Mitigating LLM Hallucination via Behaviorally Calibrated Reinforcement Learning

The deployment of Large Language Models (LLMs) in critical domains is currently impeded by the persistent phenomenon of hallucination—the generation of plausible but factually incorrect assertions. Standard RLVR paradigms, which predominantly utilize binary reward signals, inadvertently incentivize models to function as ''good test-takers'' rather than ''honest communicators''. In this paper, we introduce an alternative reward for behavioral calibration, which trains a model via reinforcement learning to output calibrated probabilities of correctness and to abstain when these probabilities fall below a user-specified risk threshold. The model can either abstain from producing a complete response or flag individual claims for which uncertainty remains.
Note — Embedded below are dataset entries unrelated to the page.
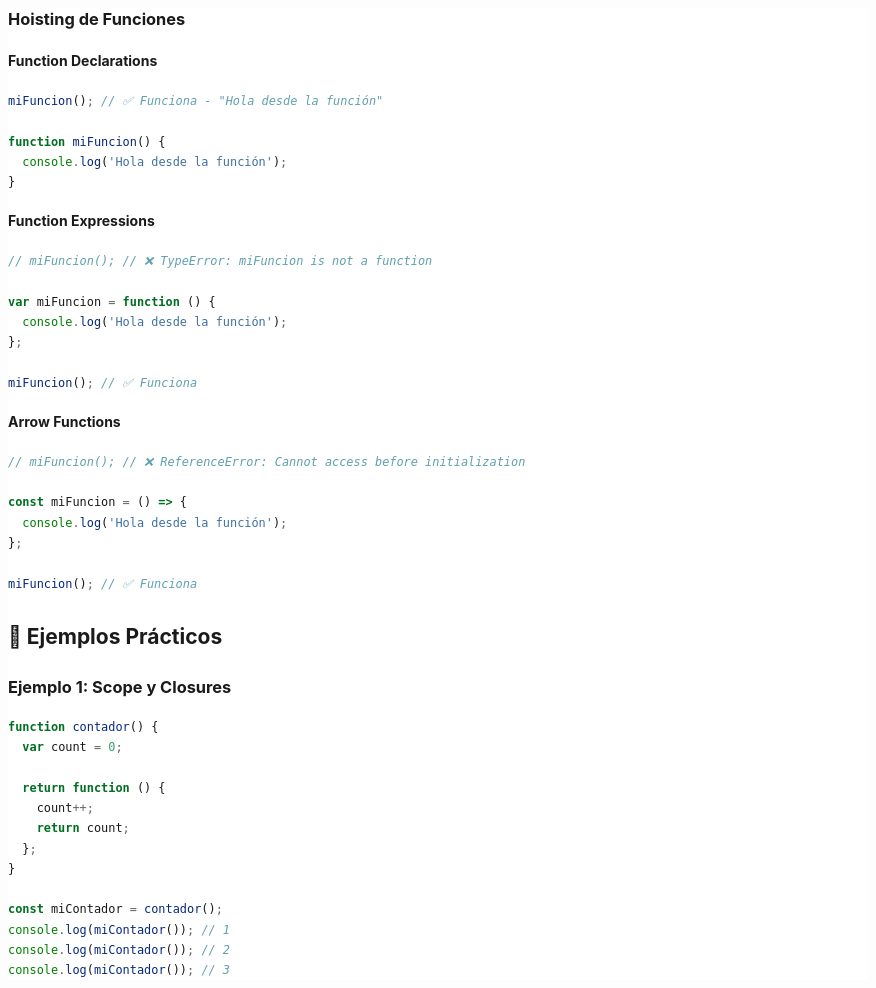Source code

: ### Hoisting de Funciones

#### Function Declarations

```javascript
miFuncion(); // ✅ Funciona - "Hola desde la función"

function miFuncion() {
  console.log('Hola desde la función');
}
```

#### Function Expressions

```javascript
// miFuncion(); // ❌ TypeError: miFuncion is not a function

var miFuncion = function () {
  console.log('Hola desde la función');
};

miFuncion(); // ✅ Funciona
```

#### Arrow Functions

```javascript
// miFuncion(); // ❌ ReferenceError: Cannot access before initialization

const miFuncion = () => {
  console.log('Hola desde la función');
};

miFuncion(); // ✅ Funciona
```

## 📝 Ejemplos Prácticos

### Ejemplo 1: Scope y Closures

```javascript
function contador() {
  var count = 0;

  return function () {
    count++;
    return count;
  };
}

const miContador = contador();
console.log(miContador()); // 1
console.log(miContador()); // 2
console.log(miContador()); // 3
```
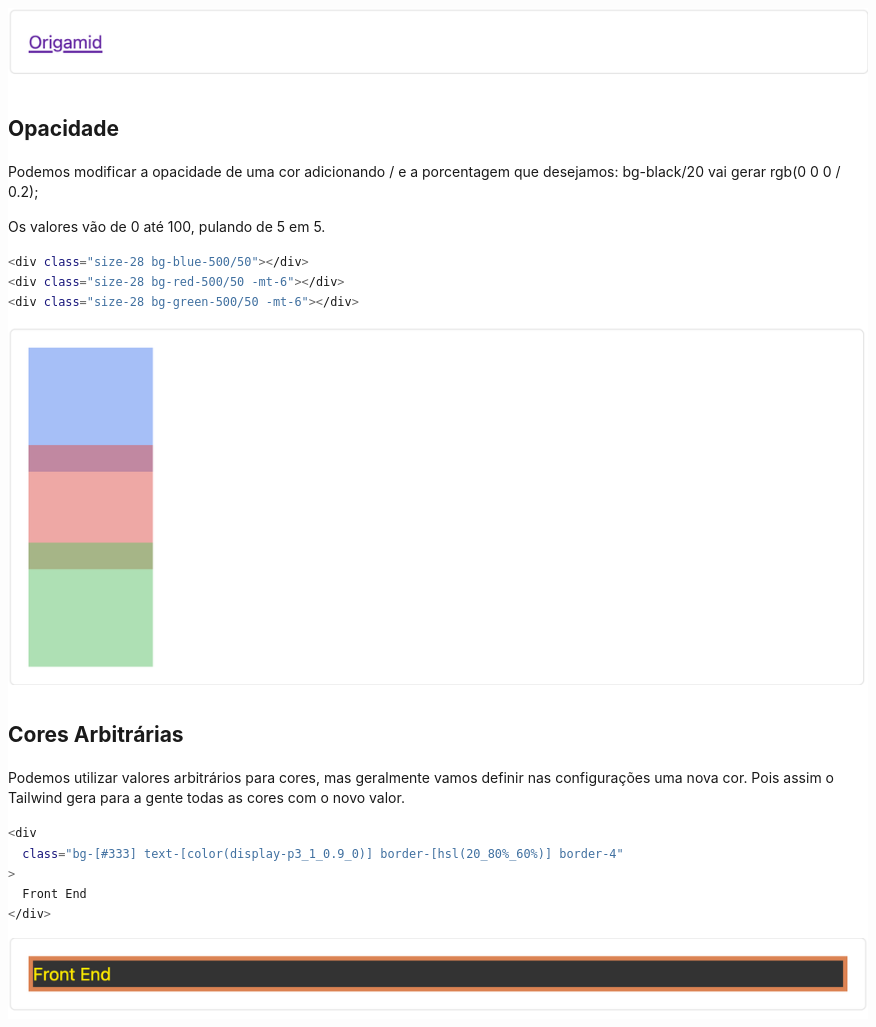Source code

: <p align="center"> <img src="./imgReadme/cores-e-tipografia4.png" alt="Box Sizing Tailwind" /> </p>

## Opacidade

Podemos modificar a opacidade de uma cor adicionando / e a porcentagem que desejamos: bg-black/20 vai gerar rgb(0 0 0 / 0.2);

Os valores vão de 0 até 100, pulando de 5 em 5.

```bash
<div class="size-28 bg-blue-500/50"></div>
<div class="size-28 bg-red-500/50 -mt-6"></div>
<div class="size-28 bg-green-500/50 -mt-6"></div>
```

<p align="center"> <img src="./imgReadme/cores-e-tipografia5.png" alt="Box Sizing Tailwind" /> </p>

## Cores Arbitrárias

Podemos utilizar valores arbitrários para cores, mas geralmente vamos definir nas configurações uma nova cor. Pois assim o Tailwind gera para a gente todas as cores com o novo valor.

```bash
<div
  class="bg-[#333] text-[color(display-p3_1_0.9_0)] border-[hsl(20_80%_60%)] border-4"
>
  Front End
</div>
```

<p align="center"> <img src="./imgReadme/cores-e-tipografia6.png" alt="Box Sizing Tailwind" /> </p>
Our approach allows a 4B-parameter model to surpass frontier models in hallucination mitigation, which we demonstrate as a transferable meta-skill that can be decoupled from raw predictive accuracy. When trained on mathematical reasoning tasks, our model achieves a log-scale gain of 0.806 in the Accuracy-to-Hallucination Ratio by rejecting uncertain responses, substantially exceeding GPT-5 (0.207) on the challenging BeyondAIME benchmark. When applied at the claim level, our approach further surpasses Gemini-2.5-pro on the same metric. Moreover, the hallucination mitigation capability generalizes to cross-domain factual QA.